Ideally, elections provide a positive way to express political expectations and anxieties. They highlight the diversity of opinion within the community and also allow it to engage with the larger political discourse in the country or the state. At times, elections become a moment of community injury, provocation and confrontation, and on other occasions it becomes an opportunity for outward looking and progressive engagement with the “other”. Occasionally, there is a blending of religious fanaticism and political pragmatism, and at other times it is a combination of identity politics and a language of community rights.

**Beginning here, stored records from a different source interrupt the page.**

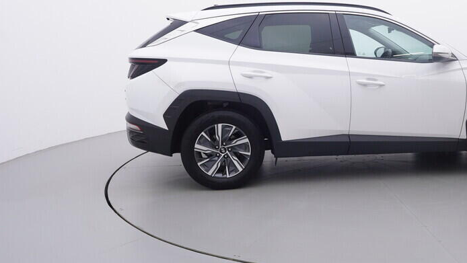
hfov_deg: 55.1
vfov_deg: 33.8
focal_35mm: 35
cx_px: 330
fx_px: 431
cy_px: 101
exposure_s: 1/80
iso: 200
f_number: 5
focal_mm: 15
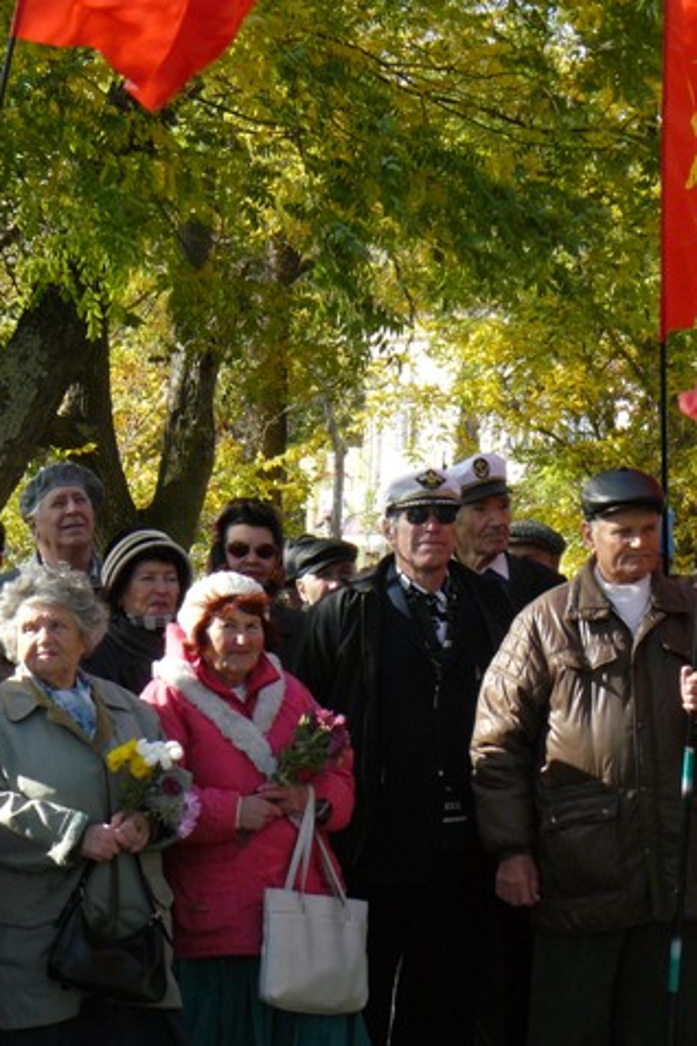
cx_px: 392
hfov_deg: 9.5
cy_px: 524
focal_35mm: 145
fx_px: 4211
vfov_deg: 14.2
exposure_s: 1/200
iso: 200
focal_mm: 17.3
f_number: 5
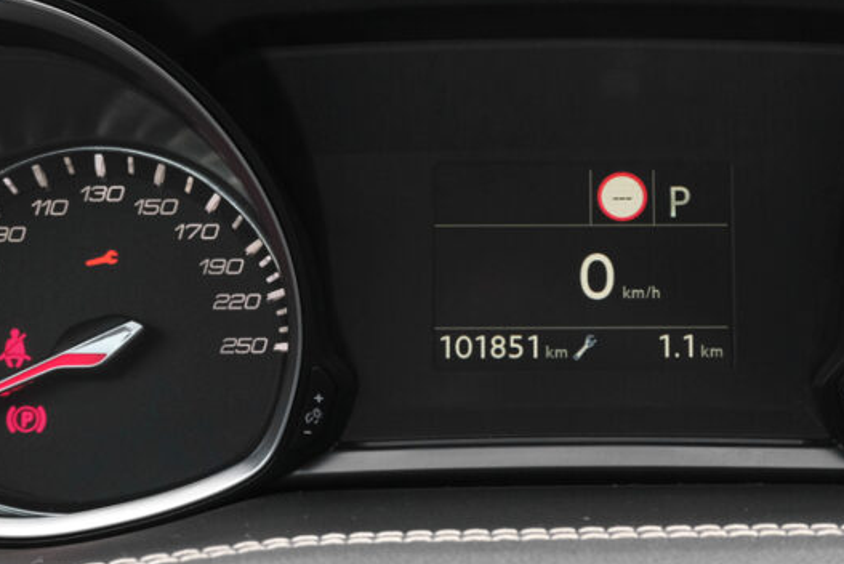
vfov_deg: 20.0
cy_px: 345
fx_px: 1595
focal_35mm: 68
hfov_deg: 29.4
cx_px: 569
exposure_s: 1/160
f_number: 9
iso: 2000
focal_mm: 23.5
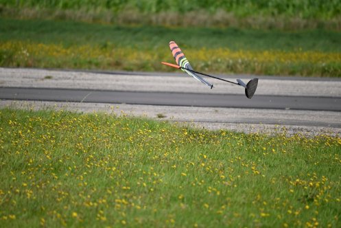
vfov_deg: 3.4
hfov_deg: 5.2
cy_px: 114
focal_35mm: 400
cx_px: 170
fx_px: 3791
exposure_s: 1/1600
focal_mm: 400
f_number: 6.3
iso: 320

The common ground on which citizens belonging to diverse religio-ethnic and caste identities can come together, such as issues of employment, welfare and social justice, is often conveniently relegated to the margins by the dominant media. What is required is a healthy dose of democratic encouragement to all the marginalised sections of the society so that opportunities of engagement become accessible. If one has to imagine a “New India”, then it must move away from the archaic tropes of late colonialism and the grief of Partition. “New India” is achievable once it realises the significance of the power of equality and cooperation across its diverse citizenry as a foundational template of political engagement. The ambition to make certain sections of the citizenry politically irrelevant will only create hurdles for a holistic national development.